Tasks:
A. Answer these questions from the passage on the physician fee schedule:
(i) In what year was the Relative Value Update Committee set up?
(ii) In 2002, the values of how many services did the committee raise?
(iii) Which sections of the Affordable Care Act are named?
B. Copy the passage on the physician fee schedule from "Sections 3102 and" up to and including "the current formula.", changing "payment levels" to "payment rates".
C. Say whether each statement agrees with the passage on the physician fee schedule. Answer yes or no, and quote the words that decide it.
(i) The Relative Value Update Committee is managed by the American Medical Association.
(ii) In 2008, about 2,900 services had payment values dating back to the 1970s.
(iii) The CMS does not have the power to adjust the value of physician services.
Document section section start
Since its inception in 1989, the physician fee schedule has become distorted. The costs attached to various physician services have not been updated to reflect reality, economic experts say.

The Centers for Medicare & Medicaid Services (CMS) estimated that in 2008 about 2,900 services had payment values dating back to the 1980s, which accounted for about $5 billion in spending, or 8 percent of total spending.

The Relative Value Update Committee was set up in 1991 to advise the CMS on updates to payment values. The committee, managed by the American Medical Association, is disproportionately composed of numerous physician specialties, which has led to an underrepresentation of primary care physicians, Ginsburg wrote.

“This structure and composition of the Relative Value Update Committee makes it very difficult to lower the assigned values for specific services, even when improved efficiencies might dictate such adjustments,” Ginsburg wrote. “Physician specialty societies cannot be expected to identify services their members perform for proposed reductions in relative values, and they can be counted on to resist such attempts by others.”

He points out that in 2002, the committee reviewed 807 pay codes and raised the values of 469 services, while lowering the values of 27 services.

It is within the CMS’ power to adjust the value of physician services, but the organization has been slow moving to do so.

“I cannot tell you exactly why (the CMS has not adjusted the values), but limited resources and concerns about pushback from stakeholders may be part of it,” Ginsburg said.

Sections 3102 and 3134 of the Affordable Care Act (ACA) should embolden the CMS to adjust the fee schedule. As listed in Ginsburg’s Health Affairs piece, the ACA includes directives to revise the payment levels for:

  • services with rapidly increasing volume;
  • services first valued three years earlier;
  • services with a substantial increase in practice expense;
  • multiple codes often billed in conjunction with furnishing a single service;
  • services with low values, especially those billed multiple times during a single treatment;
  • and services not reviewed since the implementation of the fee schedule.

Congress

The deficit reduction plans and Federal budgets proposed to Congress have not included SGR-alternatives that are dramatically different from the current formula.
Document section section end
Record set section start
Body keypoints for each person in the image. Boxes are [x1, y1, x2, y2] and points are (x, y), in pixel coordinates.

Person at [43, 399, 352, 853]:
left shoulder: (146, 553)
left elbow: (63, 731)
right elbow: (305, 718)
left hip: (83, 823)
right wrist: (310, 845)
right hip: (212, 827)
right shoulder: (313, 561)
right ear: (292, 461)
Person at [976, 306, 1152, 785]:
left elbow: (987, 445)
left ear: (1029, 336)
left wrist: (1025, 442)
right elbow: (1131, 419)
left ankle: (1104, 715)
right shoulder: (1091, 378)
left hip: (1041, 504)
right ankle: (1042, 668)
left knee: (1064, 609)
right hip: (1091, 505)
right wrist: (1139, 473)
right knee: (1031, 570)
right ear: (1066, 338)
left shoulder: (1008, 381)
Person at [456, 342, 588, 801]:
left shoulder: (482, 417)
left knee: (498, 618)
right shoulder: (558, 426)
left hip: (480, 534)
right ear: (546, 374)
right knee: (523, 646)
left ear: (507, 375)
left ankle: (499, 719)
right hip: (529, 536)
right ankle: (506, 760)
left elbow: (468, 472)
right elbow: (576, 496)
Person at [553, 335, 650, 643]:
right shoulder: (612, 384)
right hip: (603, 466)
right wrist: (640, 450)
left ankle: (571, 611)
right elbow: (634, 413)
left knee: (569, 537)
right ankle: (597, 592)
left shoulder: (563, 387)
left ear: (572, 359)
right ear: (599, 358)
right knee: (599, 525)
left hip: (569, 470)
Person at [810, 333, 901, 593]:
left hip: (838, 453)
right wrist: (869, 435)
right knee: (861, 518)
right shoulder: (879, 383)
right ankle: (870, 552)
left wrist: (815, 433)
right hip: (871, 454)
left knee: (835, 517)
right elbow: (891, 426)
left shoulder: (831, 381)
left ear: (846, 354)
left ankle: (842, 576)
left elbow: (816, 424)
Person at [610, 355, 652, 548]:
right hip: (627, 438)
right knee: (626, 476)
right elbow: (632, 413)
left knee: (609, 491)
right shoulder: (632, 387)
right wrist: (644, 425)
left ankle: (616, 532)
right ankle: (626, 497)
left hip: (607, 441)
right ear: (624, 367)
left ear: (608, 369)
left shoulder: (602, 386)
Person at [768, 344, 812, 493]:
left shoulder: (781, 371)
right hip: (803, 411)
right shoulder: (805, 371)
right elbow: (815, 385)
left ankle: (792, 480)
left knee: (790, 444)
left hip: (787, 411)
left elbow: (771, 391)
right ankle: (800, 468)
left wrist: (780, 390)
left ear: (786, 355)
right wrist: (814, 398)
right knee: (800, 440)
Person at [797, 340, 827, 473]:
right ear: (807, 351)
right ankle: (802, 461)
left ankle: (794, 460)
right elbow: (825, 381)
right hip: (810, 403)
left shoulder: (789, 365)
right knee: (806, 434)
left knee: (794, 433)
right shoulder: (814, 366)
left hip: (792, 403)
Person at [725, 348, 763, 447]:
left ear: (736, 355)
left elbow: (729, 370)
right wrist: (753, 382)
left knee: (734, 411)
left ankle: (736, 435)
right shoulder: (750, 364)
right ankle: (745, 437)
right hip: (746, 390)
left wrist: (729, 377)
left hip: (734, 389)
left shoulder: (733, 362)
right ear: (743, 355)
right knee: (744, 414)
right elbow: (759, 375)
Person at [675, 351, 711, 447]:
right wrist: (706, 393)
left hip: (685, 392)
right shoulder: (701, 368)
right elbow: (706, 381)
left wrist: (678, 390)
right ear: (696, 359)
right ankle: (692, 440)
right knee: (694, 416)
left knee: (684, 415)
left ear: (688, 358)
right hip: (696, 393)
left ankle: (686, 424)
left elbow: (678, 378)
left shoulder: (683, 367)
Record set section end
Task solutions:
A.
(i) 1991
(ii) 469
(iii) Sections 3102 and 3134

B.
Sections 3102 and 3134 of the Affordable Care Act (ACA) should embolden the CMS to adjust the fee schedule. As listed in Ginsburg’s Health Affairs piece, the ACA includes directives to revise the payment rates for:

  • services with rapidly increasing volume;
  • services first valued three years earlier;
  • services with a substantial increase in practice expense;
  • multiple codes often billed in conjunction with furnishing a single service;
  • services with low values, especially those billed multiple times during a single treatment;
  • and services not reviewed since the implementation of the fee schedule.

Congress

The deficit reduction plans and Federal budgets proposed to Congress have not included SGR-alternatives that are dramatically different from the current formula.

C.
(i) Yes: "The committee, managed by the American Medical Association"
(ii) No: "about 2,900 services had payment values dating back to the 1980s"
(iii) No: "It is within the CMS’ power to adjust the value of physician services"